TASK: When a line of the listing below has the string "cause" in it, copy that line.

DATA RECORDS START

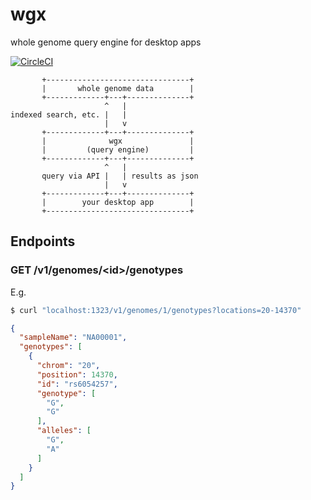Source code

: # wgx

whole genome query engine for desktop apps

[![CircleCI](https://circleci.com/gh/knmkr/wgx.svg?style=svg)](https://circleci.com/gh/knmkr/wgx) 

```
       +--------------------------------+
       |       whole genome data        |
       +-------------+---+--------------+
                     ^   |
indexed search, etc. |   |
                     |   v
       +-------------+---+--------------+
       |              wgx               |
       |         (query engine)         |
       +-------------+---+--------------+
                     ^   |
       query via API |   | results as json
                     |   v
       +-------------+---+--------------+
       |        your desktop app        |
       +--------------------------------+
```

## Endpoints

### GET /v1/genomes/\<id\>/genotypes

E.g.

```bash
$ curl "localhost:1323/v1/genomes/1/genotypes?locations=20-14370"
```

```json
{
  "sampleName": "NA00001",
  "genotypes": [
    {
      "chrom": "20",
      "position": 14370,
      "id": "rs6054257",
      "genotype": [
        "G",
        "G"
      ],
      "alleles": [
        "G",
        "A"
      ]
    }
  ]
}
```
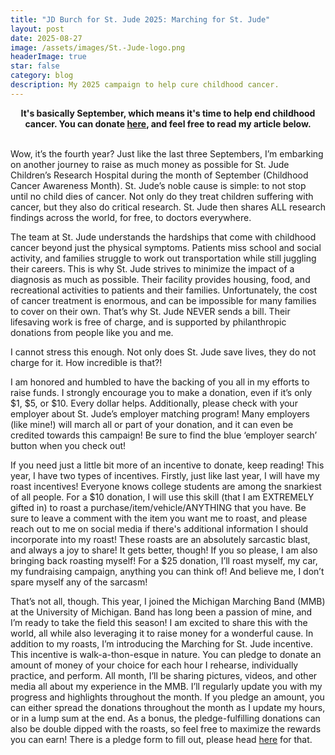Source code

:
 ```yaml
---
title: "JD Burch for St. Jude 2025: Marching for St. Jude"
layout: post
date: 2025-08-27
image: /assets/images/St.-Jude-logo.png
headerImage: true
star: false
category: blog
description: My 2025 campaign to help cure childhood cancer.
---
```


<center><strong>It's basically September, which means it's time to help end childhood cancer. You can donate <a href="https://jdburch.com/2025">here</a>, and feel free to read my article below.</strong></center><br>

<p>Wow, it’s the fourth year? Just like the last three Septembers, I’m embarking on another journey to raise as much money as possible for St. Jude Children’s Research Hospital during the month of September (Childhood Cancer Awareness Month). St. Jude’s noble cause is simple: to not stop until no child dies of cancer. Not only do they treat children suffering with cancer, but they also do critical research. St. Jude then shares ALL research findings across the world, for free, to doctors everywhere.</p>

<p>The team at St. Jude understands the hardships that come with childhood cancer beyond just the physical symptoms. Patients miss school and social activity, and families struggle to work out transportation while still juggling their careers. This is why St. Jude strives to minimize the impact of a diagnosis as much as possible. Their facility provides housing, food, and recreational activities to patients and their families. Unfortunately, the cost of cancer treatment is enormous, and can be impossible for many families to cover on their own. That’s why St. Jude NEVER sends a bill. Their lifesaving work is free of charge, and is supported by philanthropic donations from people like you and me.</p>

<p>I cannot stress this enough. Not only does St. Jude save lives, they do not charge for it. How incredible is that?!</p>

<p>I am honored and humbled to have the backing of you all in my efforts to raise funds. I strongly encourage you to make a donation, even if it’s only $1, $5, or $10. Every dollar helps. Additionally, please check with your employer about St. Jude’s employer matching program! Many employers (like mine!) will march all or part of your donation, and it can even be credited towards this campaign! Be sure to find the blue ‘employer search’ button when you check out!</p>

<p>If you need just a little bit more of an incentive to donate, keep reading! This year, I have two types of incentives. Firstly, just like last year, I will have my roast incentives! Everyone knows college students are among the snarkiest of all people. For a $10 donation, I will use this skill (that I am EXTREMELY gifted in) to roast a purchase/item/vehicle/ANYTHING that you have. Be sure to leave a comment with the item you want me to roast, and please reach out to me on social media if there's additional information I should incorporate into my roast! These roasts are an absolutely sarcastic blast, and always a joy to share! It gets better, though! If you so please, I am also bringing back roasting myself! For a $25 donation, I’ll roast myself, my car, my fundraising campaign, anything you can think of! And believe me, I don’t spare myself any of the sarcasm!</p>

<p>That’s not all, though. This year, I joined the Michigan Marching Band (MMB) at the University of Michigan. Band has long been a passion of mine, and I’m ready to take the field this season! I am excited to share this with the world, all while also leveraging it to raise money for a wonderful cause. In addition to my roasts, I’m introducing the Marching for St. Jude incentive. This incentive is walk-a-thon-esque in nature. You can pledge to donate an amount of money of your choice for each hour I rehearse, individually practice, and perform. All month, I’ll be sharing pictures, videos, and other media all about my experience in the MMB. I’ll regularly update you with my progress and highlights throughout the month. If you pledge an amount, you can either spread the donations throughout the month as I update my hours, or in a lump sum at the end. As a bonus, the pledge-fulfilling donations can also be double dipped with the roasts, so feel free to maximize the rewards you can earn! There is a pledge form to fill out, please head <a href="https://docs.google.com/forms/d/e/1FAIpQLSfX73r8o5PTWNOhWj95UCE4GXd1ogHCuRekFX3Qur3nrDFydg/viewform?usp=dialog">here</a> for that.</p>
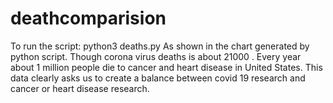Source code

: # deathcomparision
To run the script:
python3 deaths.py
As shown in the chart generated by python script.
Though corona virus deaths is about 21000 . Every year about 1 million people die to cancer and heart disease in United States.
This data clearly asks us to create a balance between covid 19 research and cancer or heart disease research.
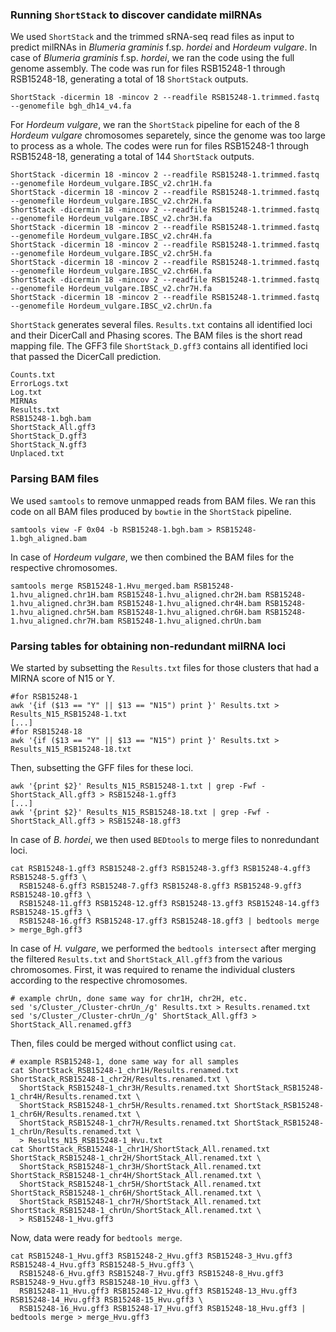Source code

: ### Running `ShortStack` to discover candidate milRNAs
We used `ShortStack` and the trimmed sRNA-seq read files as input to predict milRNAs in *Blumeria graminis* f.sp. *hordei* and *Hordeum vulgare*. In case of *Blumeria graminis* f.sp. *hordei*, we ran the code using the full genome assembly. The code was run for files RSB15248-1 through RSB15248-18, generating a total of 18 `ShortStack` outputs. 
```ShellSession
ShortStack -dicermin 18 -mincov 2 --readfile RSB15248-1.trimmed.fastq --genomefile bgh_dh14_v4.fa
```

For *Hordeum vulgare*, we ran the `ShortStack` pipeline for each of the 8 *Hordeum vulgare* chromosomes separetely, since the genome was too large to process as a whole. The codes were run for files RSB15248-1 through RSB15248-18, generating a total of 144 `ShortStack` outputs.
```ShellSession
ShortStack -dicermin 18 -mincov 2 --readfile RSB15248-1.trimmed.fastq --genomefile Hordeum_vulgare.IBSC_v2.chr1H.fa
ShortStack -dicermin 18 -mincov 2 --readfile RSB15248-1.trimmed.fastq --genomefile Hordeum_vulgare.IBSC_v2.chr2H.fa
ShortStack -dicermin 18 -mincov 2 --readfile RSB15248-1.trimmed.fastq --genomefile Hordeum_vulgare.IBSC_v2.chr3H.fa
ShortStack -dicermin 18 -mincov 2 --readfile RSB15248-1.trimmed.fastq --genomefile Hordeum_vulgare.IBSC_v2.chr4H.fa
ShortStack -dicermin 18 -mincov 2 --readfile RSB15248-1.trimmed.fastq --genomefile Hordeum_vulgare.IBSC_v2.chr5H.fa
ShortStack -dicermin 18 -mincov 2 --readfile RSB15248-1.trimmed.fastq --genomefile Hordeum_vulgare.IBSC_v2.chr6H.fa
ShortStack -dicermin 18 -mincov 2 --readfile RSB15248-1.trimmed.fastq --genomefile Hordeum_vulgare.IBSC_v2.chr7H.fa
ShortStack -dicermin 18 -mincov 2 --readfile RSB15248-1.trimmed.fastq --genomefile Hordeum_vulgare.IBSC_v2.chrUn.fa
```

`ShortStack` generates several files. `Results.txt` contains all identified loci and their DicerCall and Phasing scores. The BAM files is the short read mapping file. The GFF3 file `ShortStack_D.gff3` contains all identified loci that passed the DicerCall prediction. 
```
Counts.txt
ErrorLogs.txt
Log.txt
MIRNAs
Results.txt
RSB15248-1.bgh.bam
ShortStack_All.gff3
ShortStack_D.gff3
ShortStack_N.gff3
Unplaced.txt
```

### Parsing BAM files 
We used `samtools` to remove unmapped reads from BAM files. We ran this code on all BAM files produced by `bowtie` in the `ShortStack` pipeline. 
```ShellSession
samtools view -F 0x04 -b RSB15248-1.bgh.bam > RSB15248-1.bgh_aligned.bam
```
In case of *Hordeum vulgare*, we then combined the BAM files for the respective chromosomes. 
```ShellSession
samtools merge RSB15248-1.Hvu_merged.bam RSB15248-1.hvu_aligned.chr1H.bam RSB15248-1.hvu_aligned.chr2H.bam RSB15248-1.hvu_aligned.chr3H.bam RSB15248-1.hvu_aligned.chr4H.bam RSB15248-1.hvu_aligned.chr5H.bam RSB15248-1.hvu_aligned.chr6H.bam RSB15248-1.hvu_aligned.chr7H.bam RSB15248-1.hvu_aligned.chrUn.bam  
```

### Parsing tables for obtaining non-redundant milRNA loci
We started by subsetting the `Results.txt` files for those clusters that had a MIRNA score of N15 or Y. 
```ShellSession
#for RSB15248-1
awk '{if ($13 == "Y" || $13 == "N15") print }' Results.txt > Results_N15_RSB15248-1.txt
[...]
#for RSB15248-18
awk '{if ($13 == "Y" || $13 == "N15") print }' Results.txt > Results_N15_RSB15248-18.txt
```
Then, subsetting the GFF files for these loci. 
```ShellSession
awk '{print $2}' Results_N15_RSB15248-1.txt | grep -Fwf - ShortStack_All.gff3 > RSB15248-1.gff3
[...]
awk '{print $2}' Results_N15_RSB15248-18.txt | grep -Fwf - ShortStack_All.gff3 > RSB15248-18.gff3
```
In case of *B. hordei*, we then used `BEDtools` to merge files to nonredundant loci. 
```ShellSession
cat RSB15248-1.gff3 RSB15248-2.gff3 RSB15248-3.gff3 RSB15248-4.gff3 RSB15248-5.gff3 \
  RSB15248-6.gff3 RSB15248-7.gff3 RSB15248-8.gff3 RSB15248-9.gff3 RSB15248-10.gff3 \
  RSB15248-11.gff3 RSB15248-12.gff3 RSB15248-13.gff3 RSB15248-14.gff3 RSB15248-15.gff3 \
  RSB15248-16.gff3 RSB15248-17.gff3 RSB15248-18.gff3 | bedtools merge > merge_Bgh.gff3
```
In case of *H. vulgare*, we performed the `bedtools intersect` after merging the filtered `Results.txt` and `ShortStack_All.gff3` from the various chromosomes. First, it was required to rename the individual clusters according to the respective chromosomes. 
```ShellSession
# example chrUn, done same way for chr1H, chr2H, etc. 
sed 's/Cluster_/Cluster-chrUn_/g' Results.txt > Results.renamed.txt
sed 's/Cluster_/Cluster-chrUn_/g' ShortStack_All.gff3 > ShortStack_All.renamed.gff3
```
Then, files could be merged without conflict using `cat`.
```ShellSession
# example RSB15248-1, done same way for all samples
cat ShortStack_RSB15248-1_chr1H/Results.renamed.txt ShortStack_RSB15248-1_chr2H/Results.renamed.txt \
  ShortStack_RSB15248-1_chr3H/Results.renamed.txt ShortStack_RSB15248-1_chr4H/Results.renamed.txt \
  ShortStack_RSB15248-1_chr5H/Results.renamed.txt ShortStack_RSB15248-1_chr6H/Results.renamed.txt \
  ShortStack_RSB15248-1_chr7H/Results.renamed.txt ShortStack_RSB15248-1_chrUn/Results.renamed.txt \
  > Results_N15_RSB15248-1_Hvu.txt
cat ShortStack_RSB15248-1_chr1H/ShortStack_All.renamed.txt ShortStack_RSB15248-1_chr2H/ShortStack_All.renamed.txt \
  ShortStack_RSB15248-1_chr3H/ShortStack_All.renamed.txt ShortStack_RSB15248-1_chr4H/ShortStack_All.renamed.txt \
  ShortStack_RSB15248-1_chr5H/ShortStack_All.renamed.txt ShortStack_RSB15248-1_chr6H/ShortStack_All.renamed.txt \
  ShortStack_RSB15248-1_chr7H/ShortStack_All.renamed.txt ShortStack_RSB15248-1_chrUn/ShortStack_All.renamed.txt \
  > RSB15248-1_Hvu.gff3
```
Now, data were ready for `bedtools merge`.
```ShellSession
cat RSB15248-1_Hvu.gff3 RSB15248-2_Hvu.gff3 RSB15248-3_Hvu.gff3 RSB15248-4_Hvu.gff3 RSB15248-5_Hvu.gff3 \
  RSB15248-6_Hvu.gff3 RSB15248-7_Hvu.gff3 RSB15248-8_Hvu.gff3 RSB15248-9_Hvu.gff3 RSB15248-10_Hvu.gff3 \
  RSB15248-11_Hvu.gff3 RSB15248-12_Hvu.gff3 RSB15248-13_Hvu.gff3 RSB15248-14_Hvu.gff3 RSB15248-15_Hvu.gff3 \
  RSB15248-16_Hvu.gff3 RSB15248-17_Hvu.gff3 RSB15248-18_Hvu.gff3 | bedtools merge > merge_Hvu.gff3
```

DATA RECORDS END

SOLUTION TO THIS PROBLEM:
<p>Wow, it’s the fourth year? Just like the last three Septembers, I’m embarking on another journey to raise as much money as possible for St. Jude Children’s Research Hospital during the month of September (Childhood Cancer Awareness Month). St. Jude’s noble cause is simple: to not stop until no child dies of cancer. Not only do they treat children suffering with cancer, but they also do critical research. St. Jude then shares ALL research findings across the world, for free, to doctors everywhere.</p>
<p>That’s not all, though. This year, I joined the Michigan Marching Band (MMB) at the University of Michigan. Band has long been a passion of mine, and I’m ready to take the field this season! I am excited to share this with the world, all while also leveraging it to raise money for a wonderful cause. In addition to my roasts, I’m introducing the Marching for St. Jude incentive. This incentive is walk-a-thon-esque in nature. You can pledge to donate an amount of money of your choice for each hour I rehearse, individually practice, and perform. All month, I’ll be sharing pictures, videos, and other media all about my experience in the MMB. I’ll regularly update you with my progress and highlights throughout the month. If you pledge an amount, you can either spread the donations throughout the month as I update my hours, or in a lump sum at the end. As a bonus, the pledge-fulfilling donations can also be double dipped with the roasts, so feel free to maximize the rewards you can earn! There is a pledge form to fill out, please head <a href="https://docs.google.com/forms/d/e/1FAIpQLSfX73r8o5PTWNOhWj95UCE4GXd1ogHCuRekFX3Qur3nrDFydg/viewform?usp=dialog">here</a> for that.</p>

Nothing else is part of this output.